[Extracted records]
----
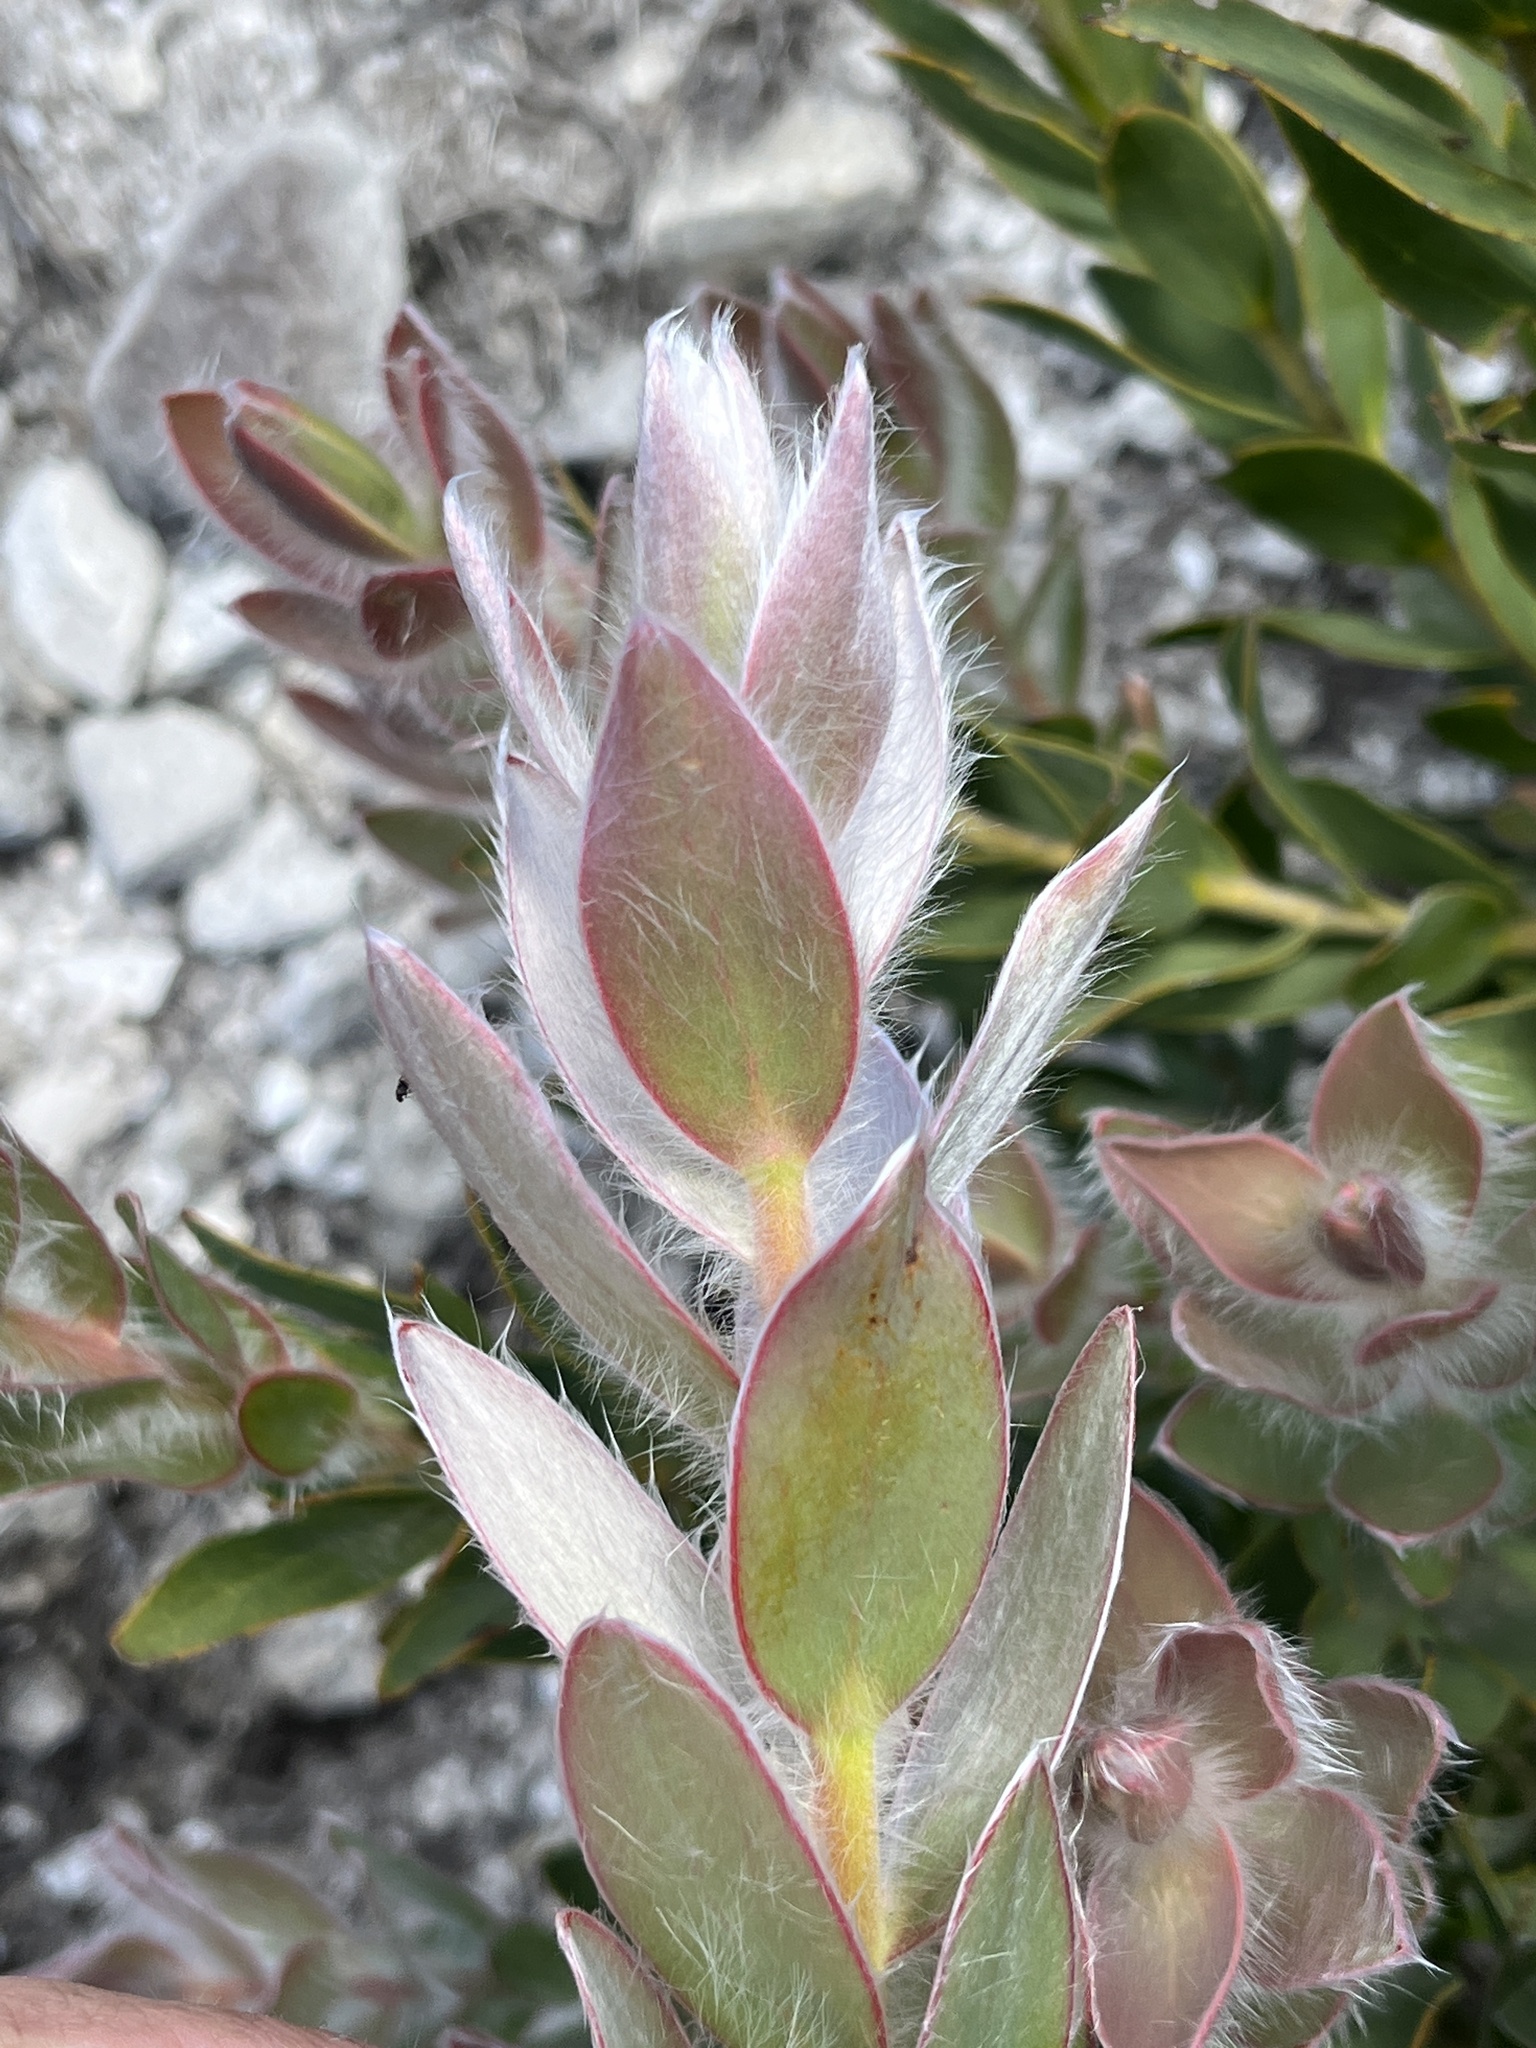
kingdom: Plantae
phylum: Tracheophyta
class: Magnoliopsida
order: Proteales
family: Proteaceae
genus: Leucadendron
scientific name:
----
Task to complete
Copy every line of the material above word for word, but leave out the pictures.

Task result
kingdom: Plantae
phylum: Tracheophyta
class: Magnoliopsida
order: Proteales
family: Proteaceae
genus: Leucadendron
scientific name:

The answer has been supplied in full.